El Renacuajo se arrastró hasta quedar recargado en la pared y mientras veía alejarse al camión, escondió el rostro entre sus piernas y comenzó a llorar. ¿Por qué es tan miserable la vida conmigo? ¿Por qué? –Reclamó al aire.
Una muchacha que había visto todo, se acercó y le ofreció una servilleta.
–Ten, estás sangrando de la pierna…
El Renacuajo levantó el rostro para mirarla. Jamás nadie había hecho algo así por él, mucho menos una mujer.
–Gracias, –alcanzó a decir mientras se limpiaba.
La muchacha tomó su bolsa del mandado y comenzó a caminar por la banqueta.
El Renacuajo se paró de inmediato y la alcanzó. Por su trabajo del mercado, sabía que a las mujeres les gustaba que les ayudaran a cargar sus bolsas.

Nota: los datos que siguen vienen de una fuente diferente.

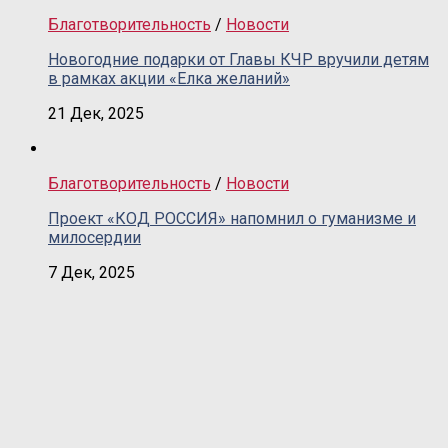
Благотворительность
/
Новости
Новогодние подарки от Главы КЧР вручили детям
в рамках акции «Елка желаний»
21 Дек, 2025
Благотворительность
/
Новости
Проект «КОД РОССИЯ» напомнил о гуманизме и
милосердии
7 Дек, 2025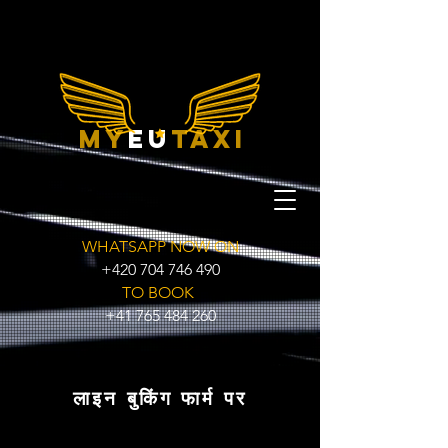
my
eu
taxi
WHATSAPP NOW ON
+420 704 746 490
TO BOOK
+41 765 484 260
लाइन बुकिंग फार्म पर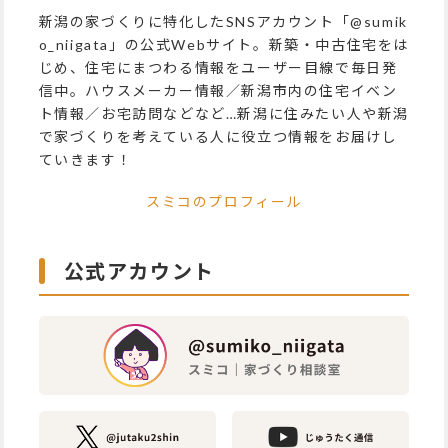
新潟の家づくりに特化したSNSアカウント「@sumik
o_niigata」の公式Webサイト。新築・中古住宅をは
じめ、住宅にまつわる情報をユーザー目線で毎日発
信中。ハウスメーカー情報／新潟市内の住宅イベン
ト情報／お宅訪問などなど…新潟に住みたい人や新潟
で家づくりを考えている人に役立つ情報をお届けし
ていきます！
スミコのプロフィール
公式アカウント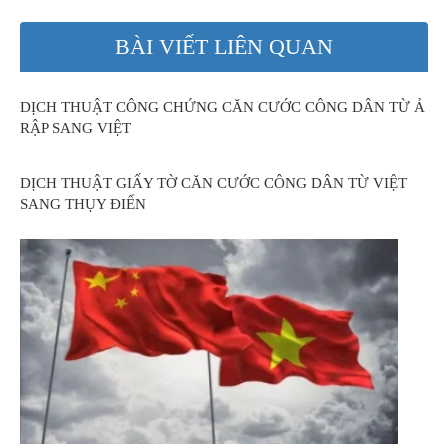
BÀI VIẾT LIÊN QUAN
DỊCH THUẬT CÔNG CHỨNG CĂN CƯỚC CÔNG DÂN TỪ Ả
RẬP SANG VIỆT
DỊCH THUẬT GIẤY TỜ CĂN CƯỚC CÔNG DÂN TỪ VIỆT
SANG THỤY ĐIỂN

–¿Quiere que las lleve? –Le preguntó.
–Bueno, –dijo ella mostrando levemente sus dientes.
Caminaron un par de calles más sin decir gran cosa, hasta que ella lo detuvo.
–Aquí vivo. ¿Me das mis bolsas?
–Este…. sí… tome.
–Me llamo Alida Corral, ¿Y tú?
–Yo soy “el rena…”, este… ¡Me llamo Facundo!
–Bueno, Gracias por ayudarme. –Le respondió y se introdujo en la casa.
El Renacuajo se fue feliz e iba repitiendo por la calle: “¡Soy Facundo! “ ¡Ese es mi nombre! ¡Me llamo Facundo!” Nunca se lo había dicho a nadie y casualmente tampoco jamás notó que vivos y alegres eran los colores de las mariposas que salían a juguetear una vez que la lluvia paraba.
El Renacuajo comenzó a frecuentar a Alida. La interceptaba cuando salía por las tortillas o cuando la mandaban a la tintorería.
Un domingo, Alida lo llevó a una tardeada. De pronto, en cierta melodía, lo tomó de la mano y comenzaron a bailar y ni el nerviosismo ni el exceso de torpeza opacaron el momento. Facundo cerrando los ojos, recargó su cabeza en ella y no supo si fue el olor a flores que despedía el cuerpo de Alida, o su tibieza o quizá la canción, lo que le hizo descubrir que por primera vez, le sobraban motivos para vivir.
Acarició la esperanza de que Alida se convirtiera en su mujer, pero sufría al pensar en cómo conseguir una sortija para regalársela; soñó en que quizá podrían alguna vez ir juntos a la iglesia. Ella le prometió que le presentaría a dios.
Antes de que se acabara la música, todavía alcanzó a imaginar algo extraordinario que jamás se le había ocurrido: en la posibilidad de tener un hijo; un hijo que no creciera huérfano de estudios; un hijo que corriera tras la pelota y lo mirará sin temores por la mañana; un hijo con nombre y apellido: Facundo Corral.